Conservative sheriffs defy new gun regulations, refuse to enforce tighter restrictions

Enforcement of new gun regulations is a “a very low priority," according to some sheriffs

Published December 16, 2013 2:22PM (EST)

  (AP/Philip Kamrass)
(AP/Philip Kamrass)

The impact of tighter restrictions on guns is being questioned as a number of sheriffs in states from Colorado to Florida refuse to enforce newly enacted regulations.

As the New York Times reports, local law enforcement in communities with large gun-owning populations have been reluctant to act on new gun laws, sometimes refusing outright to enforce new restrictions.

Sheriff John Cooke of Weld County, Colo., is one local figure who has defied his state's new laws, calling the package of gun reforms passed earlier this year -- and hailed as a major victory for gun control advocates -- as "too vague" and a violation of the Second Amendment. He is joined in his opposition to new reforms by several sheriffs across the country who have also rejected new reforms.

More from the Times:

Some sheriffs, like Sheriff Cooke, are refusing to enforce the laws, saying that they are too vague and violate Second Amendment rights. Many more say that enforcement will be “a very low priority,” as several sheriffs put it. All but seven of the 62 elected sheriffs in Colorado signed on in May to a federal lawsuit challenging the constitutionality of the statutes.

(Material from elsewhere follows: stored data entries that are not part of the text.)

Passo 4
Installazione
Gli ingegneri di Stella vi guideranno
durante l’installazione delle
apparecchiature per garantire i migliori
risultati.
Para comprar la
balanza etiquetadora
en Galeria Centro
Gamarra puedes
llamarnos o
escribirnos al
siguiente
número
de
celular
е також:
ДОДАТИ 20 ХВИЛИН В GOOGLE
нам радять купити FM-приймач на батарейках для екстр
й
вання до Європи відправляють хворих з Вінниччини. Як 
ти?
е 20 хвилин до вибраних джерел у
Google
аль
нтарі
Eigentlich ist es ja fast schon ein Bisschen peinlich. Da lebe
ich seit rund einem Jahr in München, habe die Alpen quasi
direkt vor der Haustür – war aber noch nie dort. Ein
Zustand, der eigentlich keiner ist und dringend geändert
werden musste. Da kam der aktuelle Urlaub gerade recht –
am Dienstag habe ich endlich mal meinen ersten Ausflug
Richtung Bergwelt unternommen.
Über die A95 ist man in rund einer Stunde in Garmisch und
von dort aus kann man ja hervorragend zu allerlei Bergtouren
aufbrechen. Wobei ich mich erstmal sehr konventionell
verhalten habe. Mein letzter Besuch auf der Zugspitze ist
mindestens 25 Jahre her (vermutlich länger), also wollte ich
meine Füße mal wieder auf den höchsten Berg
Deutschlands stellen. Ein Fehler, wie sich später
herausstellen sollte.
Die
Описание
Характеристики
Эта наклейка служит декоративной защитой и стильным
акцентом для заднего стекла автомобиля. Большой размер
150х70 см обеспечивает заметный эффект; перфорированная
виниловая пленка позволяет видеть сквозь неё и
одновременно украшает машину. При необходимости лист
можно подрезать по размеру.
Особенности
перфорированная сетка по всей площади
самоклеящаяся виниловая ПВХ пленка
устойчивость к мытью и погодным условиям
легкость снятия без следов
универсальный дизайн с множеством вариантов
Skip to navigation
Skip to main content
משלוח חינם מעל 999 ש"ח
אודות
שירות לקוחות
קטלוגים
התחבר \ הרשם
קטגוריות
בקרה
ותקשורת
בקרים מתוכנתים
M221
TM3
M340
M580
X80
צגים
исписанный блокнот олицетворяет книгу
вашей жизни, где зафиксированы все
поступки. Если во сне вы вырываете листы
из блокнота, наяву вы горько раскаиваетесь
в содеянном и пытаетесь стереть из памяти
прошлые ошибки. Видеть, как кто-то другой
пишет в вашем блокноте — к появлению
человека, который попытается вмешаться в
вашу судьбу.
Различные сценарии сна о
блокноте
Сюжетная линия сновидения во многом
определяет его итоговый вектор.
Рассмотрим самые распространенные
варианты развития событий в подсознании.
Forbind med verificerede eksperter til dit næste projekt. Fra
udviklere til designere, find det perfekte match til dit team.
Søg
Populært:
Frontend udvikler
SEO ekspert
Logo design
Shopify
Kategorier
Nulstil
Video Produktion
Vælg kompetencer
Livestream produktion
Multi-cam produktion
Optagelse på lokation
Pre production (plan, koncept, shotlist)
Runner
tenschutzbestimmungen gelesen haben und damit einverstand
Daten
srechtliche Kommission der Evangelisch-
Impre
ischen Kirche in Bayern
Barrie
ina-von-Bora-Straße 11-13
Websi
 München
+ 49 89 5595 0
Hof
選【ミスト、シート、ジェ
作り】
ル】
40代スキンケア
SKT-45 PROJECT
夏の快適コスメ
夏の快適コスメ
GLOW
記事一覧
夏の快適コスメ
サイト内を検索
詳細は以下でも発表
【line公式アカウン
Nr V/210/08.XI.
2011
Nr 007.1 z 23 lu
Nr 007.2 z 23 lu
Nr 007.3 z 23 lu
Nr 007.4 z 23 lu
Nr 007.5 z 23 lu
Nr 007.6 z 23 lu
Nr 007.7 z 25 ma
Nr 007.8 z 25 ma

In Liberty County, Fla., a jury in October acquitted a sheriff who had been suspended and charged with misconduct after he released a man arrested by a deputy on charges of carrying a concealed firearm. The sheriff, who was immediately reinstated by the governor, said he was protecting the man’s Second Amendment rights.

And in California, a delegation of sheriffs met with Gov. Jerry Brown this fall to try to persuade him to veto gun bills passed by the Legislature, including measures banning semiautomatic rifles with detachable magazines and lead ammunition for hunting (Mr. Brown signed the ammunition bill but vetoed the bill outlawing the rifles).

“Our way of life means nothing to these politicians, and our interests are not being promoted in the legislative halls of Sacramento or Washington, D.C.,” said Jon E. Lopey, the sheriff of Siskiyou County, Calif., one of those who met with Governor Brown. He said enforcing gun laws was not a priority for him, and he added that residents of his rural region near the Oregon border are equally frustrated by regulations imposed by the federal Forest Service and the Environmental Protection Agency.

While some states have laws that empower governors to remove public officials engaged in misconduct (like not following the law), many officials acknowledge that sheriffs have traditionally had a wide berth to selectively enforce laws.

“We’re not in the position of telling sheriffs and chiefs what to do or not to do,” Lance Clem, a spokesman for the Colorado Department of Public Safety, told the Times. “We have people calling us all the time, thinking they’ve got an issue with their sheriff, and we tell them we don’t have the authority to intervene.”